Being in London this week has been like having your home teleported somewhere else: You look around and everything is the same, but isn’t. The air is like Florida’s, hot and heavy to touch, the haze like a postcard of Los Angeles. My son went to school this morning in shorts, a vest, and a baseball cap that he turned backwards, as if he were actually in America. A mosquito buzzed in my ear as I sat in my darkened living room, the curtains drawn tight to keep the sun out. We don’t have air-conditioning in England, you see. That is the kind of thing people have in other countries, where the weather is extreme, where you go indoors to escape the heat—and where there are mosquitoes.
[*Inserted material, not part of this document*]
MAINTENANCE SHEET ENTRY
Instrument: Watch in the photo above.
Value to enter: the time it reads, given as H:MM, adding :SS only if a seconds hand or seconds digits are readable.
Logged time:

I just wrote an email to my friend Adam Roberts, who, like almost everyone in southern England and Western Europe, has been having a rough go of it:
Two years ago, when we had the Big Freeze here in Texas — three days without power, 35º F in most of the house, some warmth generated in one room only and by a rapidly diminishing supply of firewood (a friend eventually brought some over in his pickup) — the people responsible for the power generating stations said that their equipment wasn't prepared for that kind of cold, and why should it have been, it was a freakish thing, once in a lifetime, etc. To which more reasonable people replied that that excuse works only once at most. From now on, they said, given the swings of temperature that we'll surely be seeing, the Texas power grid will need to prepare for cold the way it prepares for heat.
It seems to me that the opposite may need to happen in northern Europe: an infrastructure preparing for heat the way it prepares for cold. And a mild-weathered place like Britain might need to invest in better preparation for both ends of the thermometer.
Fortunately, your nation and my state are blessed with exceptionally competent governments — they really know how to Level Up!!